I shake my head from side to side, take another drink from the mug. “I don’t belong out there.”

“Hell,” he says, “that’s just dancin’. Ever’body belongs out there.”

“Not ever’body. Definitely not me.” I sigh and John Deere leaves after a quick wink at me and a smile. I watch for a while longer before getting up to play pool.

I don’t make it to the table. Two pairs of arms grab me from behind and a third pair helps them drag me onto the floor. I struggle to free myself from my sisters’ grasp and growl at my aunt. I make a complete fool of myself, even in front of John Deere and his friends. I stay on the floor rather than run away, but there still is no dancing. Maybe if I stand here for this one song, I can go finish my beer.

My mother, six weeks into her first of a long series of psychiatric treatments, will have none of that.

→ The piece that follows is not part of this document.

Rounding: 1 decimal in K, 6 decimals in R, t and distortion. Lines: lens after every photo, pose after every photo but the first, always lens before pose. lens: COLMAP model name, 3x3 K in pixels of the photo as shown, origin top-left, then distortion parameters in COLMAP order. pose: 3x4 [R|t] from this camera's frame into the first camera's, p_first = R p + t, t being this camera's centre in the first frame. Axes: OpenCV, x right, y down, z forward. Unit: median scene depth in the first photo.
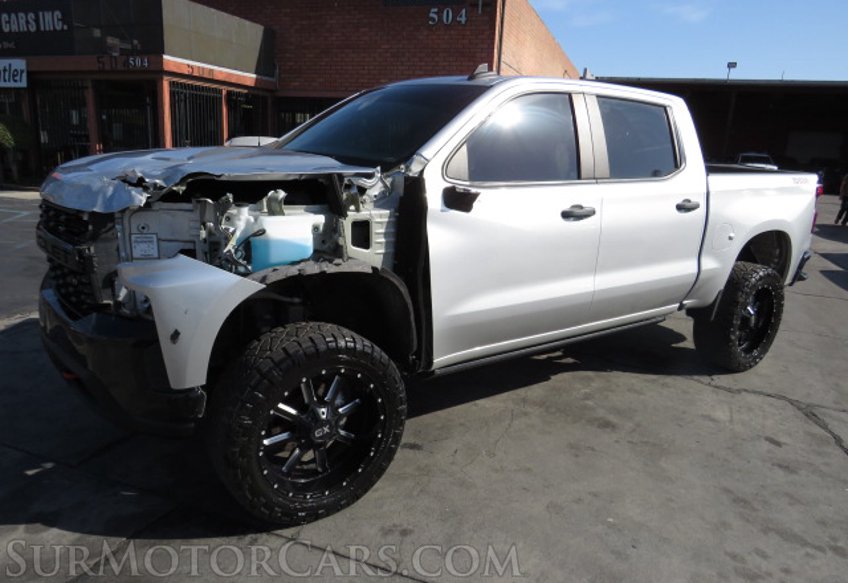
lens RADIAL K [[602.5, 0, 420.8], [0, 602.5, 294.0], [0, 0, 1]] dist [-0.043550, 0.019821]
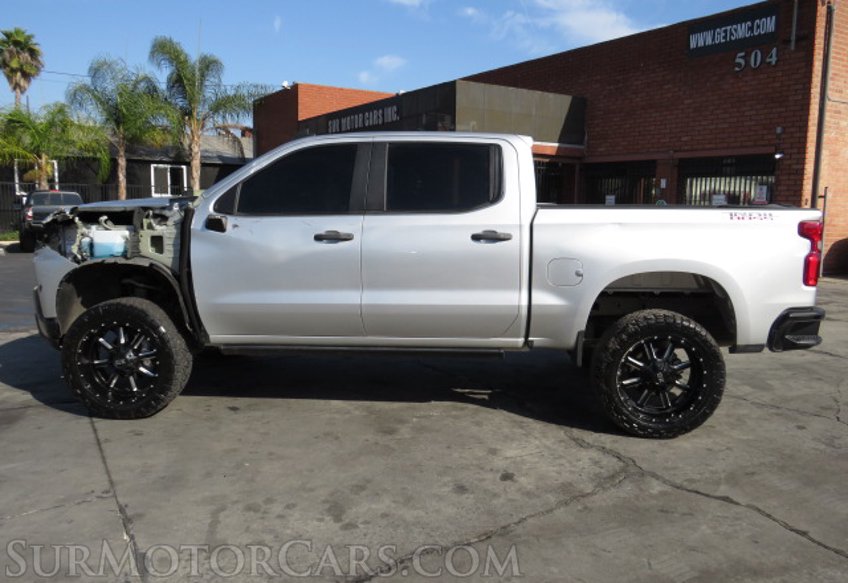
lens RADIAL K [[682.0, 0, 421.7], [0, 682.0, 293.1], [0, 0, 1]] dist [-0.049940, 0.032516]
pose [[0.787330, 0.044760, -0.614905, 0.275242], [-0.128775, 0.987302, -0.093017, 0.018826], [0.602933, 0.152419, 0.783097, 0.005008]]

“Dance, girl,” she takes hold of both my hands, squeezing them tight as she swings her arms in and out in an overly wide motion. Her feet move in time with everyone else’s. “Come on. You never dance anymore.”

“And with good reason,” I look back over my shoulder, at the table, at my chair.

“Come on. It’s just us here.” She is still dancing. So are my arms. “Dance. No one’s even paying attention.”

I am certain everyone is looking at me now. I try to lead my mother back toward my chair.

“I don’t even know how.”

“It’s easy,” she tells me, letting go of one hand. “A line dance. Just step like I do.”

“I can’t,” I try to pull my arm free.

“Young lady, get your butt on this floor and dance to some music!”

In my mind, I hear the song stop as the record is ripped from under the needle and everyone stands staring at me. Back in reality, the music keeps playing.

“Okay. Show me.”

She lets go of my hands completely and I realize that I can make my escape, but I know I cannot leave. This foot forward, she says, then over, then over, then back. I watch her feet as she speaks, trying to make mine do the same thing. Or at least a similar thing. And back and over and turn. I go over and back and back. We try again. Forward and over, over.

I begin to figure it out and at some point, I move in the same direction as the rest of my family. And over, and over, and back, and clap. I do just that. And soon she stops speaking and I am getting the rhythm of it and I forget that I cannot dance. I look around the floor, at my mother and my aunts, at my two sisters and my cousins, all moving in the same direction, all whooping as they clap, contributing to the ruckus in this normally quiet pub. I want to whoop with them. I need to yell and laugh and be a fool. But I never do. I just keep moving my feet, hoping no one will notice me.